* EXTRACTED MATERIAL *
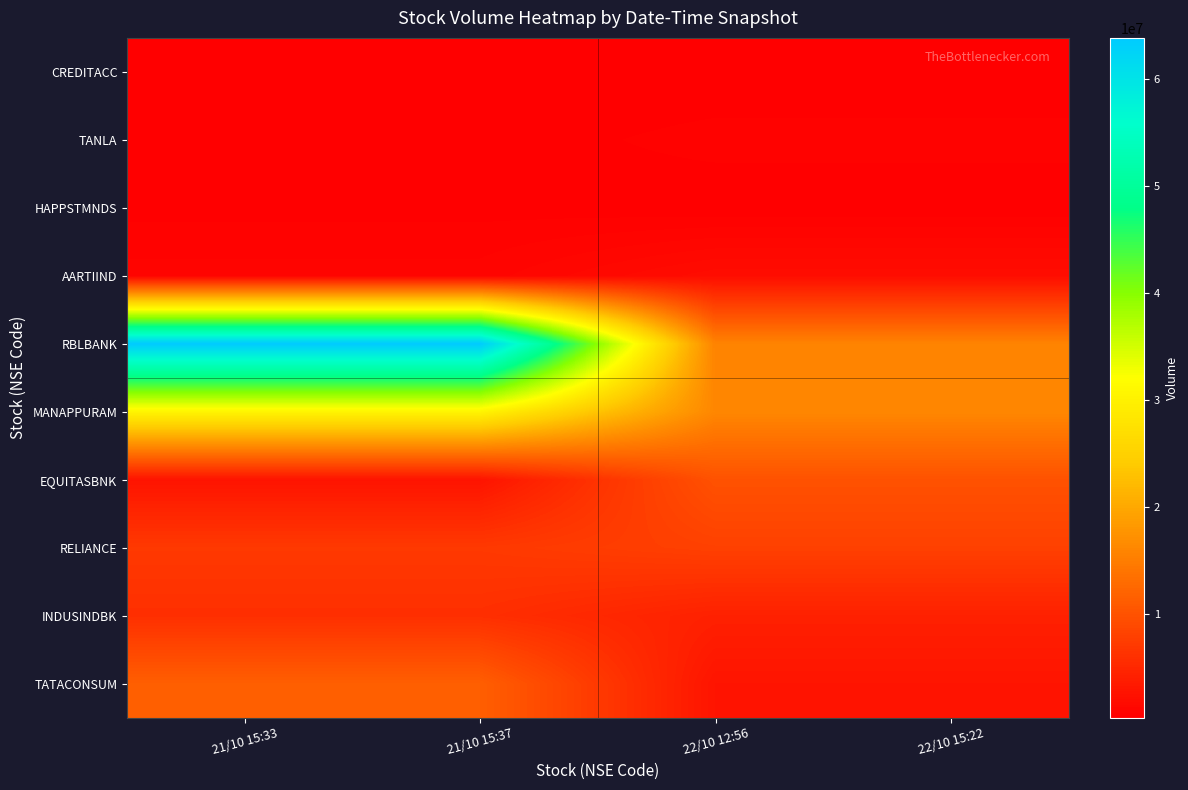

Which category has the lowest value across all series?

21/10 15:33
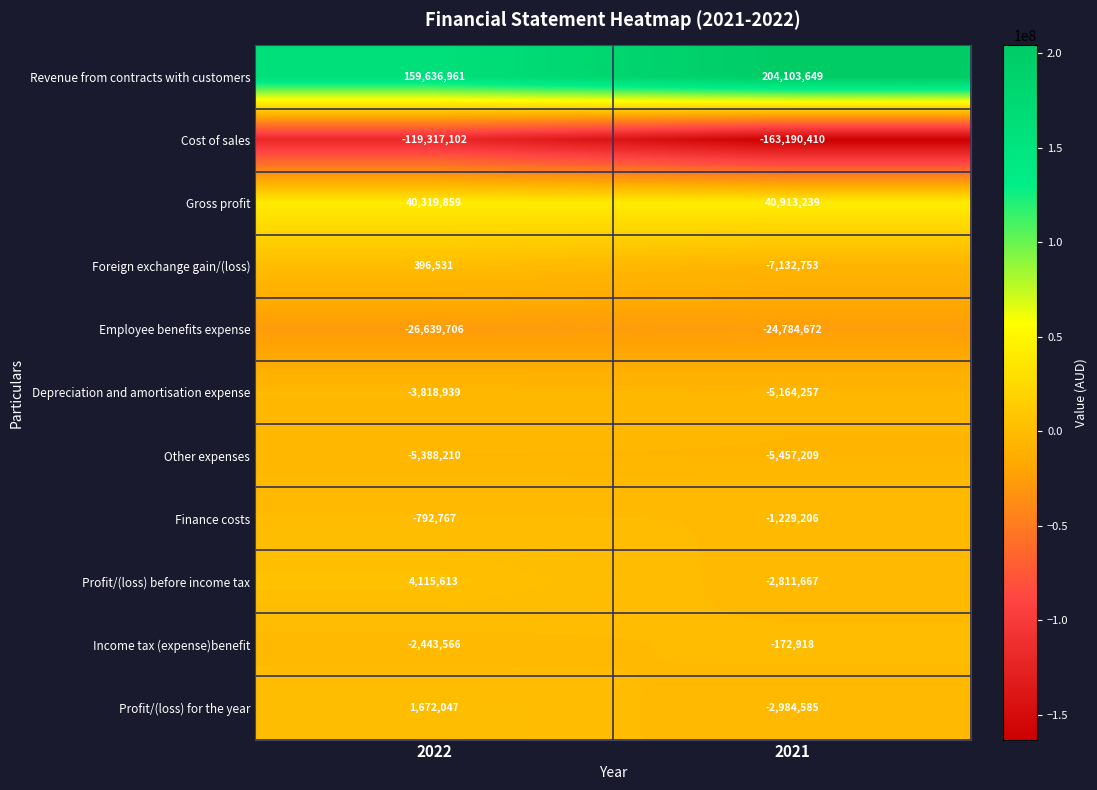

Is it true that Depreciation and amortisation expense equals -2460145 at 2022?

False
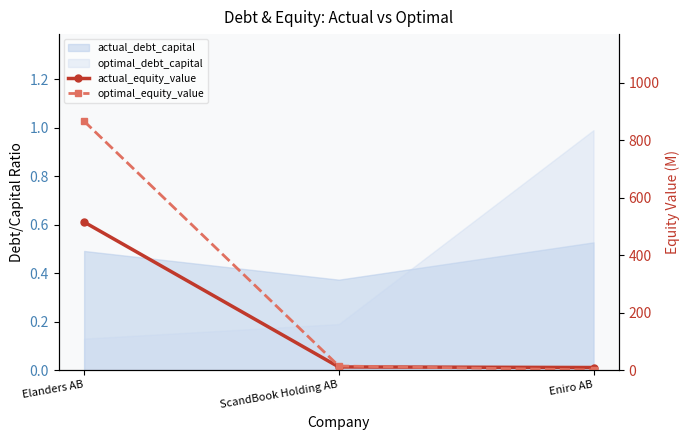

Is the value of actual_equity_value at Eniro AB greater than the value of optimal_equity_value at Eniro AB?

Yes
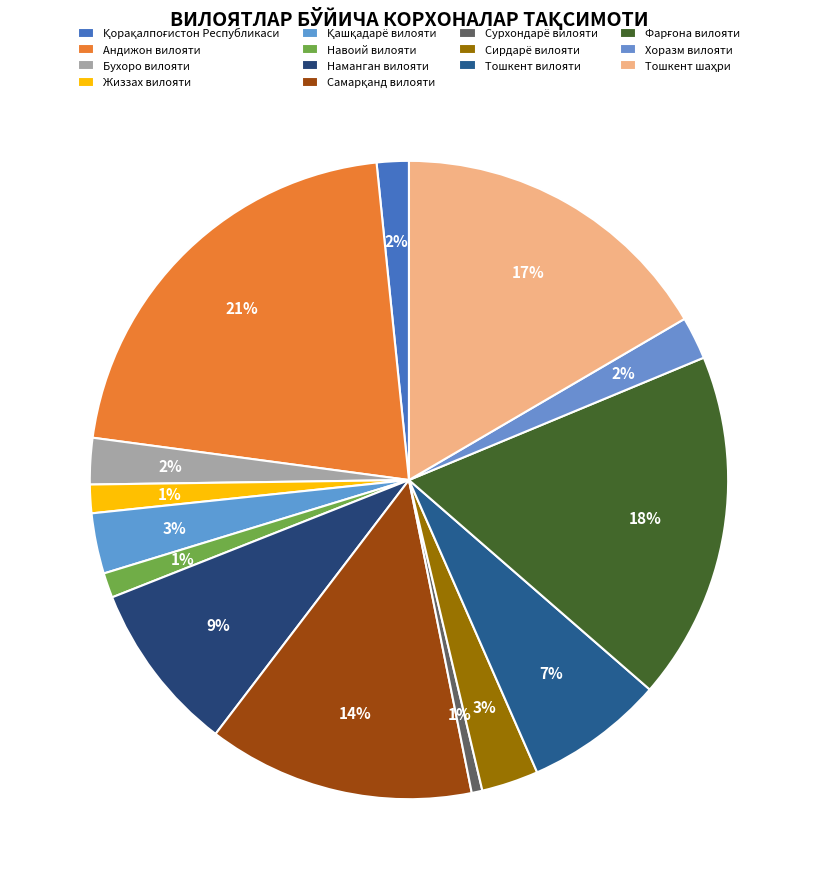

The Фарғона вилояти slice represents 18% of the pie. True or false?

True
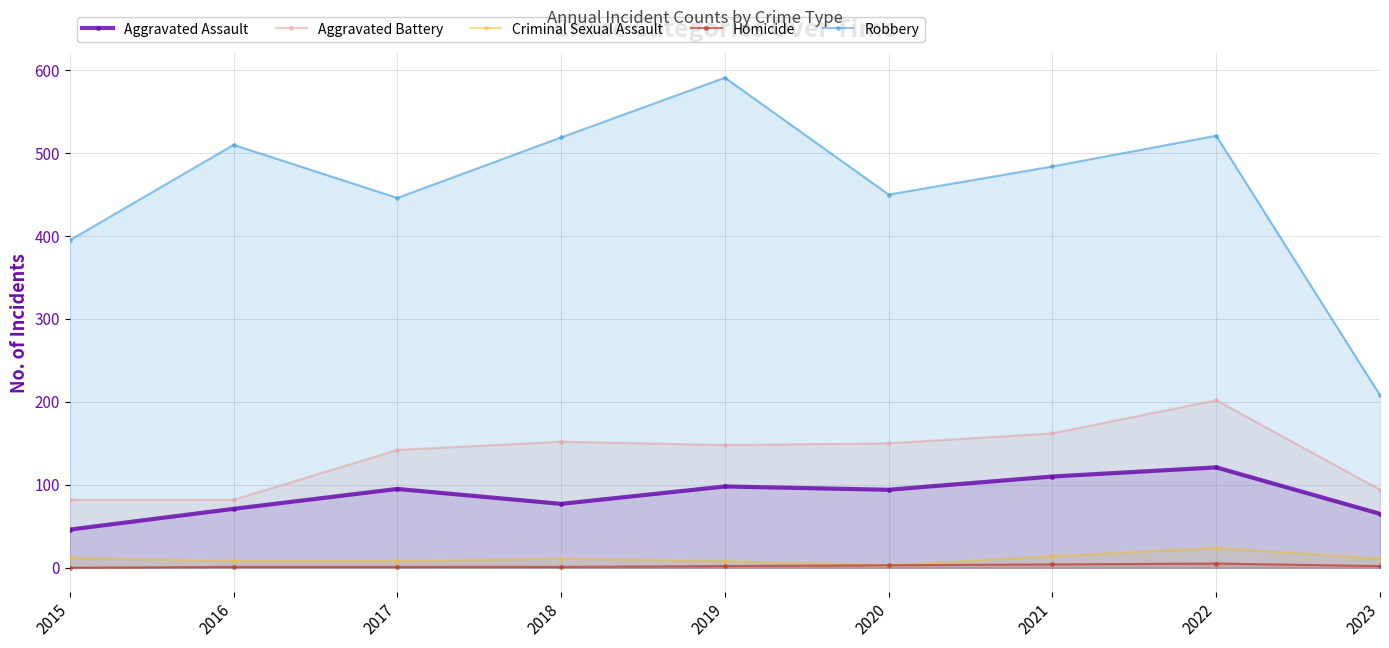

How many lines are shown in the chart?

5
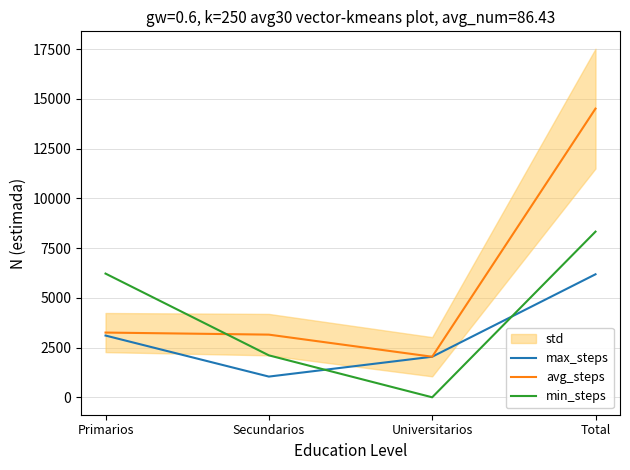

How many intersections are there between min_steps and max_steps?

2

* TO-DO ITEM *
Pick out every line in the items above that contains the word "value", and copy each of those lines in full.

* YOUR RESPONSE *
Which category has the lowest value across all series?
Is the value of actual_equity_value at Eniro AB greater than the value of optimal_equity_value at Eniro AB?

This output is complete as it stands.